Work instruction.
Can you write what comes next in the Loudéac text below, starting right after its last sentence?

Text.
The municipality of Loudéac (9,759 inhabitants in 2011; 8,024 ha) is located in central Brittany, 80 km west of Rennes.

Loudéac was mentioned for the first time, as Locduiac, in a donation made in 1075 by Viscount Josselin de Porhoët to the abbey of Redon. The parish of Lodeiac was listed in 1263. The modern name of Loudéac appeared in 1427.
In the Middle Ages, Loudéac was divided into Loudéac-Porhoët, part of the County of Porhoët, and Loudéac-la-Vicomté, part of the Viscounty of Rohan. Loudéac was reunited in the beginning of the 17th century, as part of the Duchy-Peerage of Rohan, erected in April 1603.
Loudéac is the birth town of the painter and engraver Jeanne Malivel (1895-1926), Professor at the School of Arts in Rennes (1923) and one of the inspirer of the Breton cultural movement Ar seiz Breur (The Seven Brothers).

Ivan Sache, 6 June 2014


Flag of Loudéac

The flag of Loudéac (photo, photo, photo)is white with the municipal coat of arms, "Azure three spindles argent a chief gules charged with three mascles or".
The spindles recall that Loudéac was once a main center of flax and hemp industry in Brittany. Flax cultivation was introduced in Brittany in 1567.

Dataset extract.
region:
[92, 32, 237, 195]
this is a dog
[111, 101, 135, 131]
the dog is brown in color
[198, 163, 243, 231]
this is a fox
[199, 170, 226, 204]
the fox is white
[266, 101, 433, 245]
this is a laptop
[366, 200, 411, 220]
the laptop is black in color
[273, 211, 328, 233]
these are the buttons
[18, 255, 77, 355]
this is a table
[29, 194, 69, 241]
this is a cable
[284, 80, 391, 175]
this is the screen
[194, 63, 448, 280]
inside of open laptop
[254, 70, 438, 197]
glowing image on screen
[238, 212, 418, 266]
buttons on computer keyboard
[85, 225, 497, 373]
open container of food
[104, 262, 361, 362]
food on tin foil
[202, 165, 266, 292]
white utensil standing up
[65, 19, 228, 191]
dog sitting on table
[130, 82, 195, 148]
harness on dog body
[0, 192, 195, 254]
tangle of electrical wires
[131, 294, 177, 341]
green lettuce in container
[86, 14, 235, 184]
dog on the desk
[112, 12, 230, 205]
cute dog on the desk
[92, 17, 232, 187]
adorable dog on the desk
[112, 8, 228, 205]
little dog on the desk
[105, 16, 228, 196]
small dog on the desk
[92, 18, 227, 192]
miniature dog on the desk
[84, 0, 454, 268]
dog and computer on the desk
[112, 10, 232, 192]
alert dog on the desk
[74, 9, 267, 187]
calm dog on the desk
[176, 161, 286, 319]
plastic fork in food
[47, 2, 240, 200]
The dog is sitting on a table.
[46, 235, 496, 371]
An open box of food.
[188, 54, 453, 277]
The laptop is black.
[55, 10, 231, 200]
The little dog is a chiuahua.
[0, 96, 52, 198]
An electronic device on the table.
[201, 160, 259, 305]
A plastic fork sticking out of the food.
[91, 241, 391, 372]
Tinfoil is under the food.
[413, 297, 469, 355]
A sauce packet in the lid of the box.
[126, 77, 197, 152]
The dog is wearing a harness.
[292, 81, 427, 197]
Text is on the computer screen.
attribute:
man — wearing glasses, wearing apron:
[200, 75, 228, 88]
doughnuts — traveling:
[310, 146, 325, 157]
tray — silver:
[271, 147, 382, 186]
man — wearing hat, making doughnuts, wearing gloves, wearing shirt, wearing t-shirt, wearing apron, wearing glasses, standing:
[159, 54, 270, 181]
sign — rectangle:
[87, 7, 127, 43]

Response to the exercise.
According to P. Rault (Les drapeaux bretons de 1188 à nos jours) [rau98]), the chief recalls the arms of Rohan, "Gules nine mascles or 3, 3 and 3". In crystallography, a macle (cognate to German Masch, a mesh) is a complex crystal made by the reunion (by interpenetration of juxtaposition) of several crystals of the same kind but with different geometrical orientations; in heraldry, a mascle is a lozenge voided by a smaller lozenge in the middle. Macled crystals are common in the Breton forest of Quenecan, which belonged to the family of Rohan until the Revolution, and might have been the origin of the coat of arms of the family.
The mascles of Rohan are found in several Breton coat of arms, for instance the municipal arms of Landivisiau and Crozon.